Berger on four benefits of religious pluralism

In First Things, Peter Berger discusses the benefits of religious pluralism for religious faith:

“First benefit: It becomes more difficult to take a religious tradition for granted. Acts of decision become necessary”…

“Second benefit: Freedom is a great gift, and pluralism opens up new areas of freedom,” according to Berger…

“Third benefit: If pluralism is combined with religious freedom, all religious institutions become in fact voluntary associations”…

“Fourth benefit: Pluralism influences individual believers and religious communities to distinguish between the core of their faith and less central elements,” according to “The Good of Religious Pluralism.”

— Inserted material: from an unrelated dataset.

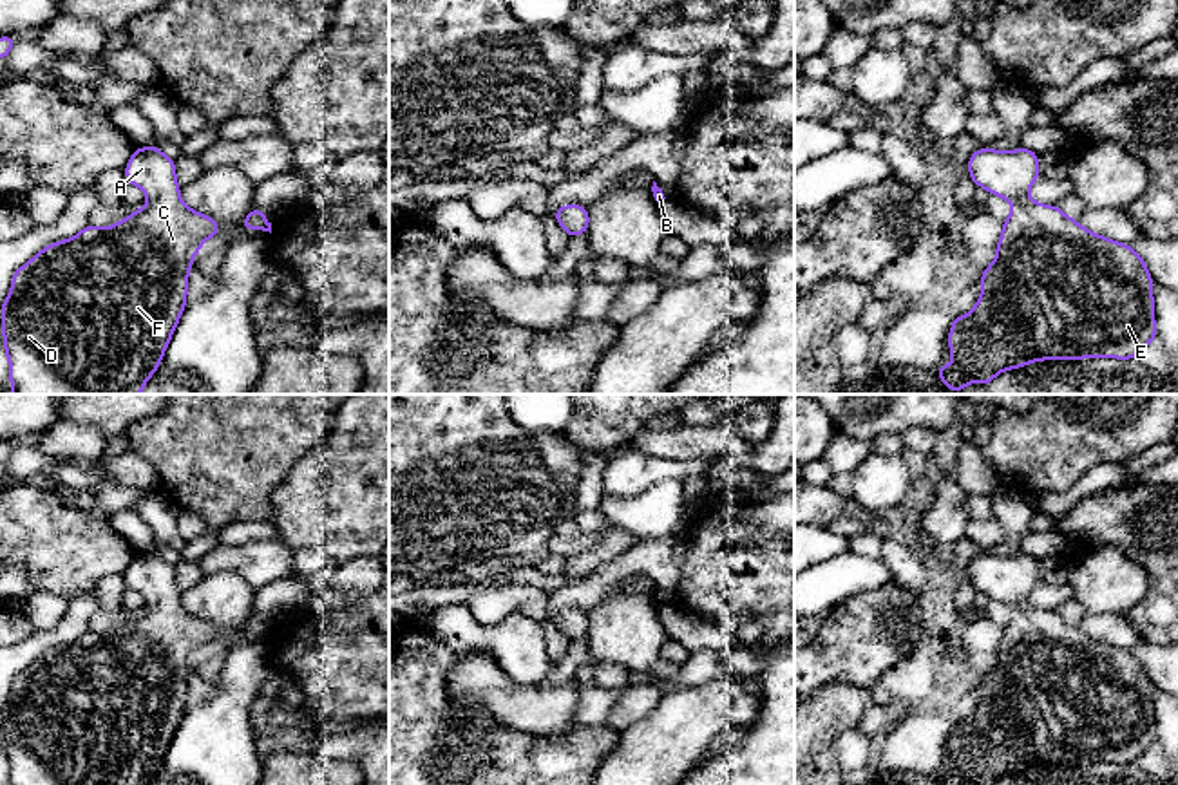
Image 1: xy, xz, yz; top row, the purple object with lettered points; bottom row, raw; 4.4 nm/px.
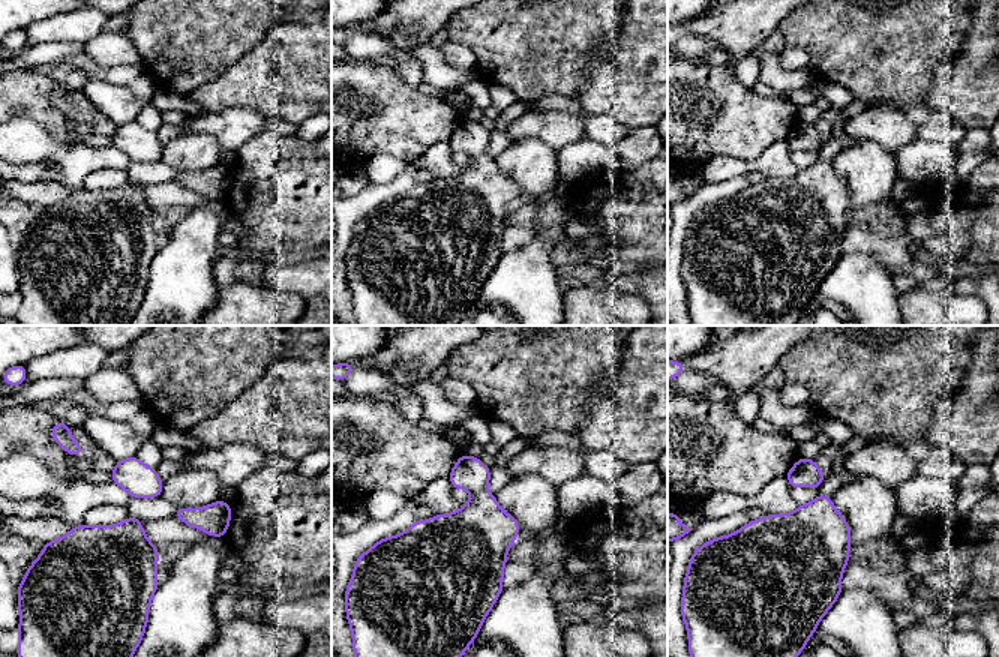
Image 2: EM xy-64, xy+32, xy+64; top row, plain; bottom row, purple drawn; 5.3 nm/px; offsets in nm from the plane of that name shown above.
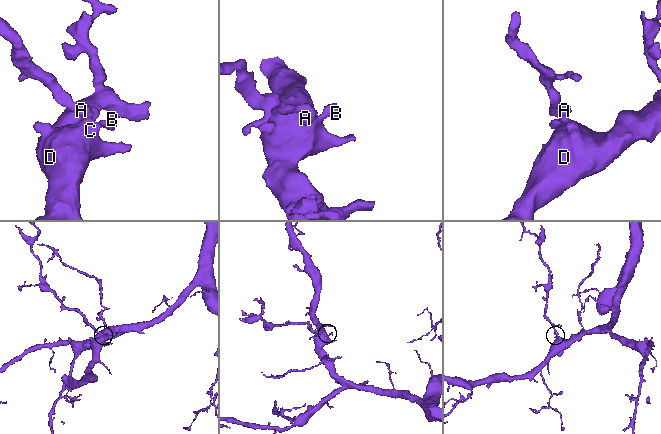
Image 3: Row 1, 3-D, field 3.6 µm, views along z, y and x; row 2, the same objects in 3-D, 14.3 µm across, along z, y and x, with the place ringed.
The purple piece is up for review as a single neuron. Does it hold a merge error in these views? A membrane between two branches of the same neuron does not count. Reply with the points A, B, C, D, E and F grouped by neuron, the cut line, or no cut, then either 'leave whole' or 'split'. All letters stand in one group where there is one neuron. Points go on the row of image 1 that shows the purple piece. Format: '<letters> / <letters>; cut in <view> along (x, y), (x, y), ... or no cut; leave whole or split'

This would be a more specific version of two arguments made by sociologists of religion in recent years:

  1. Some have argued that religion, as a whole, has positive effects on society as religious people tend to vote more, participate in more religious and civic activities, and give to others. In this argument, religion itself is made better – such as agreeing to basics about the faith rather than fighting over less essential elements – and this would presumably then help the broader society by having religious groups that are softer around the edges.
  2. Competition between religious groups – made possible in the United States by freedom of religion as well as the separation of church and state – actually enhances religious life as groups compete for adherents. Berger’s argument is specifically about a kind of pluralism where religious groups can peacefully interact and enhance each other. It would be interesting to then hear him discuss places where religion is pervasive but pluralism is either tenuous (competition still happens but it is violent or state-sponsored) or nonexistent.